A maioria das pessoas, mesmo os cristãos e religiosos/as, sonhamos secretamente com uma vida bem sucedida, com empreitadas vitoriosas. E quando o sucesso roça mesmo que superficialmente nosso rosto, tornamo-nos frios e arrogantes, rebeldes e violentos, como o povo ao qual o profeta Ezequiel foi enviado. Não o sucesso, mas o amor, o que nos faz semelhantes a Deus. Guimarães Rosa dizia que quando vencemos é difícil disfarçar nossa semelhança com o diabo...
A profecia enfrenta a arrogância com as armas da perseverança. Martin Luther King insistia que o movimento negro venceria a opressão dos brancos por sua infinita capacidade de sofrer. E Paulo hoje sublinha que a força e a graça de Deus se mostram com maior clareza na fraqueza e na vulnerabilidade dos cristãos. “É na fraqueza que a força mostra o seu poder... Quando sou fraco é que sou forte...” Não foi esse o caminho de Jesus Cristo? Não somos enviados para testemunhar este modo de viver?
Quando pregamos o Evangelho a partir de uma posição de superioridade, apoiados na força econômica, política e militar, acabamos falsificando-o e erguendo barreiras que impedem que as pessoas encontrem Jesus Cristo. A força de Cristo habita em nós quando abandonamos a soberba e descobrimos a força do serviço e do diálogo. Quem sabe o crescimento numérico dos movimentos pentecostais acabe nos ajudando a não inchar de soberba e nos redimindo mediante o encontro com a fraqueza...
“Como os olhos dos escravos olham para a mão dos seus patrões...”
Chamando a atenção dos cristãos de Corinto, Paulo afirma paradoxalmente que prefere gabar-se de suas fraquezas e não de seus méritos. “Eu me alegro nas fraquezas, humilhações, necessidades, perseguições e angústias por causa de Cristo.” Aqueles/as que acreditam em Jesus Cristo seguem o caminho do amor que serve, do amor a fundo perdido, sem se importarem com o sucesso e o retorno. Sabem que seguem um servo e não um patrão.
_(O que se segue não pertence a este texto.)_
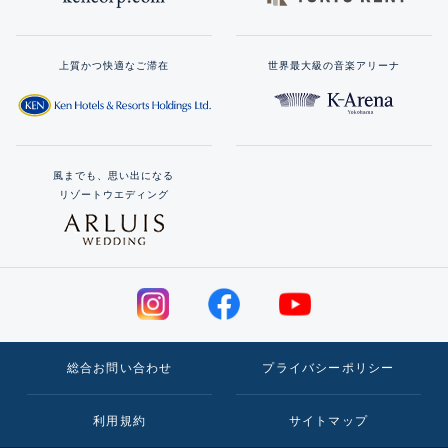
上質かつ快適なご滞在
世界最大級の音楽アリーナ
風までも、思い出になる
リゾートウエディング
総合お問い合わせ
プライバシーポリシー
利用規約
サイトマップ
Jesus de Nazaré, carpinteiro numa aldeia insignificante, escândalo para os próprios conterrâneos e familiares: invia teu Espírito para que possamos escolher a fraqueza em vez do poder, a humildade em vez da soberba. Ajuda-nos a manter nossos olhos fixos em ti, nosso Senhor e Servo. Como tu, queremos confiar na liberdade e na força que nos vem do teu Espírito er da tua Palavra, e não no nosso próprio poder de convencimento e de pressão. Ajuda-nos a não esquecer que tu partilhas as nossas origens e não te envergonhas de nos chamar de irmãos e irmãs. Assim seja! Amém!